ESERCIZI:
(a) Rispondi alle seguenti domande sul brano.
(i) Da dove arrivavano le persone a bordo del peschereccio?
(ii) In quale lingua era scritto il foglietto trovato sulla barca?
(iii) Che cosa fa la giovanissima donna incinta quando le viene indicata la costa?
(b) Ripeti il brano senza alcuna modifica, cominciando da "L’inchino alla Terra" e proseguendo fino a "è stato privato.".

BRANO SCELTO:
L’inchino alla Terra
Un giorno, in 258, su un peschereccio che assomigliava ad un uovo che galleggiava deviato su un fianco, arrivavano dal Medio Oriente, molti già all’ennesimo viaggio dopo il rimpatrio: li abbiamo scortati fino al molo per assicurare assistenza sanitaria. Quando scendono in fila, scalzi, alcuni zoppicando perché seduti da troppe ore, si girano verso di noi e ci salutano con la mano. Qualcuno si ferma, si inchina per terra, la bacia: mi commuovo pensando alla terra come “cosa sacra” e ai tanti doni che ho ricevuto da Dio. Ora per me si tratta di restituirli a Lui nei fratelli e di fare un’operazione di giustizia verso chi ne è stato privato.
Lacrime e sorriso
Non posso dimenticare quella giovanissima donna incinta ‒ e come lei lo sono quasi tutte le donne che si mettono in mare ‒, che, quando le indico finalmente la costa, inizia silenziosamente a piangere con un lieve sorriso, fino all’arrivo. Quella vita nel suo grembo, in mezzo a quel dolore, è segno di speranza: mi parla di quel Gesù in croce che, proprio nel momento in cui si sente abbandonato, prelude ad una Vita nuova.
Quando tutti scendono, sulla barca rimane di tutto: scarpe, teli, sacchetti, camere d’aria (pseudo-salvagenti) e anche un foglietto di carta bagnato, scritto a mano, in francese: «Io cedo il mio pezzo di terra nel mio Paese (…) in cambio della traversata del mar Mediterraneo» e in calce le firme dei due contraenti. Questi fratelli perdono tutto per inseguire il sogno di vivere.

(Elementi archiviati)
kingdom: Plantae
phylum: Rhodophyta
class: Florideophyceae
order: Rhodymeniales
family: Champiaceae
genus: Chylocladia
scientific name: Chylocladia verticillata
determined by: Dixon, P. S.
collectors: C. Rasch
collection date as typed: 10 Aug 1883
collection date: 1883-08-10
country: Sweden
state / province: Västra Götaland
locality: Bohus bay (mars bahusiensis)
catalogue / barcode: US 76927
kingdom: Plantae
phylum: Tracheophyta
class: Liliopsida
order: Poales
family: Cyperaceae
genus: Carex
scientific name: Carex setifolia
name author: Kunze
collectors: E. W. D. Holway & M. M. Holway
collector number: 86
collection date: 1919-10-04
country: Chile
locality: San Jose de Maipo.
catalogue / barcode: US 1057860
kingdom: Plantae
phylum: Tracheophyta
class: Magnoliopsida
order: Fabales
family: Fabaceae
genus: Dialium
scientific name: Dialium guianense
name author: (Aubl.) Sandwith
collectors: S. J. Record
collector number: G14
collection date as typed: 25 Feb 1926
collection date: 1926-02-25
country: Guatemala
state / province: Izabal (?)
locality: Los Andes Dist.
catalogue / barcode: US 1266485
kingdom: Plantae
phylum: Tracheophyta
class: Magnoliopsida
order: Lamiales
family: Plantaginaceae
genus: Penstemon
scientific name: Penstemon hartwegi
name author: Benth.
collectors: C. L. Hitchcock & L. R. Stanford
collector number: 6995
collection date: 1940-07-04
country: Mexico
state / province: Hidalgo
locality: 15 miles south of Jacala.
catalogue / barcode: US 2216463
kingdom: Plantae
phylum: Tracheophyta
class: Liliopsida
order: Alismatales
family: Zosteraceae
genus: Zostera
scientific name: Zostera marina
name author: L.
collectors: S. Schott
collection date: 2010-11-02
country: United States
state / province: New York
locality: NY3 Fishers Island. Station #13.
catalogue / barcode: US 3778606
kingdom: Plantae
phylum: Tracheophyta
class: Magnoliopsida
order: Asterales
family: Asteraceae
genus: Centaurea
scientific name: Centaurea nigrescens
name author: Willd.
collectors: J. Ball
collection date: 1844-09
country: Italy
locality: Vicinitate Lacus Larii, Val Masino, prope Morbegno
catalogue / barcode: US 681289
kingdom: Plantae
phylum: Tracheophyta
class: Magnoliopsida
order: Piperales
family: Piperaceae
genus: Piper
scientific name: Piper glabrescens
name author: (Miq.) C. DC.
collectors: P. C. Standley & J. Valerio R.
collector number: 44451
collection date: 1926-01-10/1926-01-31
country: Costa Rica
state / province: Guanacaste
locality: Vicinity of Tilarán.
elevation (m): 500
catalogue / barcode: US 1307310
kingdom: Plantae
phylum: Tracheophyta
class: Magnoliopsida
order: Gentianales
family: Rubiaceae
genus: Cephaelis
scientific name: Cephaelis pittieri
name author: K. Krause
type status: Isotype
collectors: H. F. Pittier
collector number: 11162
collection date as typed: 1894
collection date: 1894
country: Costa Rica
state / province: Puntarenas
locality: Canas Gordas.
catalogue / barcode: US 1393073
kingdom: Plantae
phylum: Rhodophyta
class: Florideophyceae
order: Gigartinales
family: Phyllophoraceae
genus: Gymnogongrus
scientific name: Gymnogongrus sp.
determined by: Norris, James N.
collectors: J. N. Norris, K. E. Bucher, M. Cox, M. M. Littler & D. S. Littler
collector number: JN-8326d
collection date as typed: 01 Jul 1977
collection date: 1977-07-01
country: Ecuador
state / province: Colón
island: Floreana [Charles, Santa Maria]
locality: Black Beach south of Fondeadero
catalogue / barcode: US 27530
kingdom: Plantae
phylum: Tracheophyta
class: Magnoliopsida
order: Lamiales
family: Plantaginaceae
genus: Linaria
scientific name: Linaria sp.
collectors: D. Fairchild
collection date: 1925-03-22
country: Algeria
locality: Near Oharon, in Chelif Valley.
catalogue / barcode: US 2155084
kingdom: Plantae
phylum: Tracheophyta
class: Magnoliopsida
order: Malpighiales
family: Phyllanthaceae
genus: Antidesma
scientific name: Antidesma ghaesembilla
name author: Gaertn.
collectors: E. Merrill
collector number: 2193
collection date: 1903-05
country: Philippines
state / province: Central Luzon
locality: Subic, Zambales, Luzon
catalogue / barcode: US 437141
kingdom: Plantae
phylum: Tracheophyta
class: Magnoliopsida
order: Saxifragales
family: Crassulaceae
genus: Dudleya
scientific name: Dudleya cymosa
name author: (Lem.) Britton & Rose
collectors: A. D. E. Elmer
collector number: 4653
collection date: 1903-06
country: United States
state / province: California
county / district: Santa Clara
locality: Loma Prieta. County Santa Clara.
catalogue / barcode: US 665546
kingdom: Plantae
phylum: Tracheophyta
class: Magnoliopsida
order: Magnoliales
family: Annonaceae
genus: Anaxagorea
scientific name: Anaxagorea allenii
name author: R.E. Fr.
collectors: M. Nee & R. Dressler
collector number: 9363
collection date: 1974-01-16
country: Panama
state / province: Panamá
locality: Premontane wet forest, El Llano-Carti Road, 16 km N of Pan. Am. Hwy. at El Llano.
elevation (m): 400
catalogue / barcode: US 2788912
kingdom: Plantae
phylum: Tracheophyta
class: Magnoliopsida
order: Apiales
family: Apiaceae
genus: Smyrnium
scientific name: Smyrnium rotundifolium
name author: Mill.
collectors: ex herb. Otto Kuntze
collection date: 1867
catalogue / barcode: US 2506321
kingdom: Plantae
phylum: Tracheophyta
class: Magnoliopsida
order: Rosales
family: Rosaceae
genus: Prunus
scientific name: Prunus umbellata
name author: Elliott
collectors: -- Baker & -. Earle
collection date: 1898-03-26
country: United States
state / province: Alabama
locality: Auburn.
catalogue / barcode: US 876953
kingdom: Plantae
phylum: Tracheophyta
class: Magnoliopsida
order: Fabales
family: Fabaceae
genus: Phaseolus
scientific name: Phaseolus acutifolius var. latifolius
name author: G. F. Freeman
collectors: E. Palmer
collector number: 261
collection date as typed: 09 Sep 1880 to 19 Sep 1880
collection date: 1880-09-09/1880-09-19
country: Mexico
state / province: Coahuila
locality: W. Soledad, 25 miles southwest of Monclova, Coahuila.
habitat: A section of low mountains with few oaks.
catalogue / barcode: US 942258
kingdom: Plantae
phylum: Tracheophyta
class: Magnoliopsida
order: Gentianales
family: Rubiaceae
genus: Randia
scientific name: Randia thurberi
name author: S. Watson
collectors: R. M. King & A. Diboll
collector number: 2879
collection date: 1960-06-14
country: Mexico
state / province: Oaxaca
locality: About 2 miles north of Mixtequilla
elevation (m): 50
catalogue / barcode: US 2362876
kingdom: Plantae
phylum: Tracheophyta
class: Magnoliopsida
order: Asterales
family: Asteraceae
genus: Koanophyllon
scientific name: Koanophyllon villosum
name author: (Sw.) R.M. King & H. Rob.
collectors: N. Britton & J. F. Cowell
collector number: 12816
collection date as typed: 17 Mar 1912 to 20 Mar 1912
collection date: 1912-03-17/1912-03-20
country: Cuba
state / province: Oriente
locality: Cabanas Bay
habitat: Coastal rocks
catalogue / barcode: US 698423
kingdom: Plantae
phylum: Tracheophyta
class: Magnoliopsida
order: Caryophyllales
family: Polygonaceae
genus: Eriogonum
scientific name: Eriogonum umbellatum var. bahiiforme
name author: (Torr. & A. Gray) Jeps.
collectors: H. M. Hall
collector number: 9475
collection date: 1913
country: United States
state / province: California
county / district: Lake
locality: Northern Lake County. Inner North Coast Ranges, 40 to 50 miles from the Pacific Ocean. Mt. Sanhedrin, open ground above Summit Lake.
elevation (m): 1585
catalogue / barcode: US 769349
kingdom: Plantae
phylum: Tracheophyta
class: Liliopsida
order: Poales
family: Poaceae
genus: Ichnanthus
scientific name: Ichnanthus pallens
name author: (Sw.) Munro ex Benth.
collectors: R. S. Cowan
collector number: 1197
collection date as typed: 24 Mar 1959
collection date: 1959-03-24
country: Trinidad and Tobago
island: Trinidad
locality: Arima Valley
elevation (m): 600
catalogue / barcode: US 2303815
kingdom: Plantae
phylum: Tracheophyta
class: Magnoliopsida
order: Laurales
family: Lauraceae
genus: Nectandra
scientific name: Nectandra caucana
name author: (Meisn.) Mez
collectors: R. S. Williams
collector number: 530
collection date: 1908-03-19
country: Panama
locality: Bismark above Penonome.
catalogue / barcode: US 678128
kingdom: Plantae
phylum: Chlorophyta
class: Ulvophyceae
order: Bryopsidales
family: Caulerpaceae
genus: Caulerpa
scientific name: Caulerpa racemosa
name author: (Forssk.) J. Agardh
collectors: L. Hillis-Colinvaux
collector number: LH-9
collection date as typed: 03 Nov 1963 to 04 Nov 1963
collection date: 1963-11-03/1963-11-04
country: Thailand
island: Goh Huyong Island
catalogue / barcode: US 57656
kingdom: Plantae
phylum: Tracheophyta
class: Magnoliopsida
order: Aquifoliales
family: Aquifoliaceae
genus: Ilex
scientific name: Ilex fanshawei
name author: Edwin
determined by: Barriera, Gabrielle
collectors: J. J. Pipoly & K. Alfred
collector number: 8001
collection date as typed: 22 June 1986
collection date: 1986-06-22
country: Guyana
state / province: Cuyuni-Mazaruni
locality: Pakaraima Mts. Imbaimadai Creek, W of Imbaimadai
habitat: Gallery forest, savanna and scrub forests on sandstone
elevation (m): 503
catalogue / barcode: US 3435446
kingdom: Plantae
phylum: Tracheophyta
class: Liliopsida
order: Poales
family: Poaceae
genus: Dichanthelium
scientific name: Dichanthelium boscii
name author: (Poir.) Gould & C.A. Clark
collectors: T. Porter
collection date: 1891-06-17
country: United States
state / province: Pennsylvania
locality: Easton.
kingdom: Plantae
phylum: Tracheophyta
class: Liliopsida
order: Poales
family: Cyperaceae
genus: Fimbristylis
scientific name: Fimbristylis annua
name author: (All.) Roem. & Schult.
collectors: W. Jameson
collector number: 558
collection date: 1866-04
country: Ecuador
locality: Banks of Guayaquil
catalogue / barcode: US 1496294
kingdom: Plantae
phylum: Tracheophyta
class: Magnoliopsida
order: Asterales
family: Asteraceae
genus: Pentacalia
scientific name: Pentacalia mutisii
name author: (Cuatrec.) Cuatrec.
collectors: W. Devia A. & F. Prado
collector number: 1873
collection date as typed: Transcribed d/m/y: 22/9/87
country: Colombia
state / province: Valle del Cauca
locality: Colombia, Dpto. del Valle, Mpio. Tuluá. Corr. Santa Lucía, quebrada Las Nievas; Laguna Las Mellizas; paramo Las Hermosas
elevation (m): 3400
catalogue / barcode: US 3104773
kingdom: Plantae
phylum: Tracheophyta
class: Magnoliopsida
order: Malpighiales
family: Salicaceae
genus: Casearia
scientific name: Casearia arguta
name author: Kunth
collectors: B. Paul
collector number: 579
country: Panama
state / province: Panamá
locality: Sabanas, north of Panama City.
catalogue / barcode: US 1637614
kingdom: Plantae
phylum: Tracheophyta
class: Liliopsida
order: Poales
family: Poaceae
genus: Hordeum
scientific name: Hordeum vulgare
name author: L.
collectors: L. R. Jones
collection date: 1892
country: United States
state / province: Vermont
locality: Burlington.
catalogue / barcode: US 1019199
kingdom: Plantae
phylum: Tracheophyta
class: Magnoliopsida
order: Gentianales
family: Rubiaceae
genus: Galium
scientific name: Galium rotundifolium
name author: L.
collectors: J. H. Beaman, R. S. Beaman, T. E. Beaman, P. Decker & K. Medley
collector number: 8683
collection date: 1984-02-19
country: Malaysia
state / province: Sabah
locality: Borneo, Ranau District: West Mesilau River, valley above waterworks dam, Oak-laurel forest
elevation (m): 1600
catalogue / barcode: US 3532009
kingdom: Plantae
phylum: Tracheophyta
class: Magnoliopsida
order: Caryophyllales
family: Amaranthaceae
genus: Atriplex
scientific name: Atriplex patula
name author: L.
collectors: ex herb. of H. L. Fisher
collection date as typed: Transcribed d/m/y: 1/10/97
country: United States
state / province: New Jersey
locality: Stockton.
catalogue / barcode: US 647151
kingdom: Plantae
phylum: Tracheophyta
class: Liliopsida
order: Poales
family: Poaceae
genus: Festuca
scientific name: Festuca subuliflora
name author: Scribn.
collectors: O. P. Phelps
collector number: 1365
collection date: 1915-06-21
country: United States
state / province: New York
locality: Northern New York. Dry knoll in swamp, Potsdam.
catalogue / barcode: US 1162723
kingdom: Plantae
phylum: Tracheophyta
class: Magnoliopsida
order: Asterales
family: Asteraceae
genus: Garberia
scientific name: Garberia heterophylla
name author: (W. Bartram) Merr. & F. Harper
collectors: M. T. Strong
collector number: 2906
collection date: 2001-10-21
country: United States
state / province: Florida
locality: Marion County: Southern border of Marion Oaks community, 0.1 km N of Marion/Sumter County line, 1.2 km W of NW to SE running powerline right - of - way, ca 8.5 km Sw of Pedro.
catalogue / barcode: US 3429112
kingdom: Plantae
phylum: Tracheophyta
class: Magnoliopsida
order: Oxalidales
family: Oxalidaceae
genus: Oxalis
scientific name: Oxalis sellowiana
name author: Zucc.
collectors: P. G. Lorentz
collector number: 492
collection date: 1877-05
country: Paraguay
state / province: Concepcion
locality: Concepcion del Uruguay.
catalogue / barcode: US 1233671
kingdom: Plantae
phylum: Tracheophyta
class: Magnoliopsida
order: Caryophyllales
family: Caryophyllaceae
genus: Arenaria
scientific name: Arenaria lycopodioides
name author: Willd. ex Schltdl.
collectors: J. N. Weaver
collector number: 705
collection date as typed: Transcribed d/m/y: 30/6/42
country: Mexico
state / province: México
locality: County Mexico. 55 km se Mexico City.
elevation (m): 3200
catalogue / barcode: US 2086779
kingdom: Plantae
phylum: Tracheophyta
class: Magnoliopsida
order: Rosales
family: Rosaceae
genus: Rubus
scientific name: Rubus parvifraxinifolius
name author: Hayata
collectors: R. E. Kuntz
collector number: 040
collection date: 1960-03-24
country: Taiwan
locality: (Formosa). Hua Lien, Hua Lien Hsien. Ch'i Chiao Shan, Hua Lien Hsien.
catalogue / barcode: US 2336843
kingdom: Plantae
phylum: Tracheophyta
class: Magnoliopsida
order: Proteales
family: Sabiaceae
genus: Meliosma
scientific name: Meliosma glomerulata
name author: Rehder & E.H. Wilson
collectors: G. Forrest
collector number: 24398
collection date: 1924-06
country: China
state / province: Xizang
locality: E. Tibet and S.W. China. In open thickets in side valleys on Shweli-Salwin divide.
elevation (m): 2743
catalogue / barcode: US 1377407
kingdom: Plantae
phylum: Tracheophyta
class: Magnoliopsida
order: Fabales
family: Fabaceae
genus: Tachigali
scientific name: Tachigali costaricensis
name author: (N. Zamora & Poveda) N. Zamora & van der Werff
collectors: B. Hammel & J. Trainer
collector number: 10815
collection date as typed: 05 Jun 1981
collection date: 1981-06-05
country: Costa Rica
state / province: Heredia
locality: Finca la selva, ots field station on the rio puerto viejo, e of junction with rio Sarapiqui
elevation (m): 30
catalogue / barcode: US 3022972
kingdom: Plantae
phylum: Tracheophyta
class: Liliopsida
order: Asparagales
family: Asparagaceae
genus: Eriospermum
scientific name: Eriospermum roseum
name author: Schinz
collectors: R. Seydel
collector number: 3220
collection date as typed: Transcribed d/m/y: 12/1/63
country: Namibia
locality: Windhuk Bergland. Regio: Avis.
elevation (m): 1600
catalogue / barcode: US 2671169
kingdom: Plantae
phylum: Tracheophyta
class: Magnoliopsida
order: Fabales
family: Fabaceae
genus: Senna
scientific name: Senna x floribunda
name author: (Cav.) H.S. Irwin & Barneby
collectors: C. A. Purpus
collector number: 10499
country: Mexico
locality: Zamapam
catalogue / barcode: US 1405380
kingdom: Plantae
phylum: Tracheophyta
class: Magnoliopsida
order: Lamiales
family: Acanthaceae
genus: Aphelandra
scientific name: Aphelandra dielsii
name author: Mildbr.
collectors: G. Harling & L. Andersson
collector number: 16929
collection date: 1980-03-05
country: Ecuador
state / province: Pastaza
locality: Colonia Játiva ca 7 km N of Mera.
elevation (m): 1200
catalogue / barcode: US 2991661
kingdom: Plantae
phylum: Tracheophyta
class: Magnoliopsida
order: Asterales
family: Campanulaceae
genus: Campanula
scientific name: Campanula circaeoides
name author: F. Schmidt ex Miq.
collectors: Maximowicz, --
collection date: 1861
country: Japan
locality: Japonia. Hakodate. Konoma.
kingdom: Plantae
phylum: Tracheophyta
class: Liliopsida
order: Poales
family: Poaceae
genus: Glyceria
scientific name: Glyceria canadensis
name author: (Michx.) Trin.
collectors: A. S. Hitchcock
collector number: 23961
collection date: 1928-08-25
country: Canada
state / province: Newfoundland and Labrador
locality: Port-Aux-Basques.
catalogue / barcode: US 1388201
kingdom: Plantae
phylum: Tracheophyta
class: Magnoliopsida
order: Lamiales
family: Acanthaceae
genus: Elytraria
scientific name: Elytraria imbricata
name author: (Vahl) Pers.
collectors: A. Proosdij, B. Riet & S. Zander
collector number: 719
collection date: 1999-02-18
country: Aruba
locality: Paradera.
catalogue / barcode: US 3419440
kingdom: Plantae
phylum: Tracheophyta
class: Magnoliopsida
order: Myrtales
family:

SOLUZIONI DEGLI ESERCIZI:
(a)
(i) Dal Medio Oriente.
(ii) In francese.
(iii) Inizia silenziosamente a piangere con un lieve sorriso, fino all'arrivo.

(b)
L’inchino alla Terra
Un giorno, in 258, su un peschereccio che assomigliava ad un uovo che galleggiava deviato su un fianco, arrivavano dal Medio Oriente, molti già all’ennesimo viaggio dopo il rimpatrio: li abbiamo scortati fino al molo per assicurare assistenza sanitaria. Quando scendono in fila, scalzi, alcuni zoppicando perché seduti da troppe ore, si girano verso di noi e ci salutano con la mano. Qualcuno si ferma, si inchina per terra, la bacia: mi commuovo pensando alla terra come “cosa sacra” e ai tanti doni che ho ricevuto da Dio. Ora per me si tratta di restituirli a Lui nei fratelli e di fare un’operazione di giustizia verso chi ne è stato privato.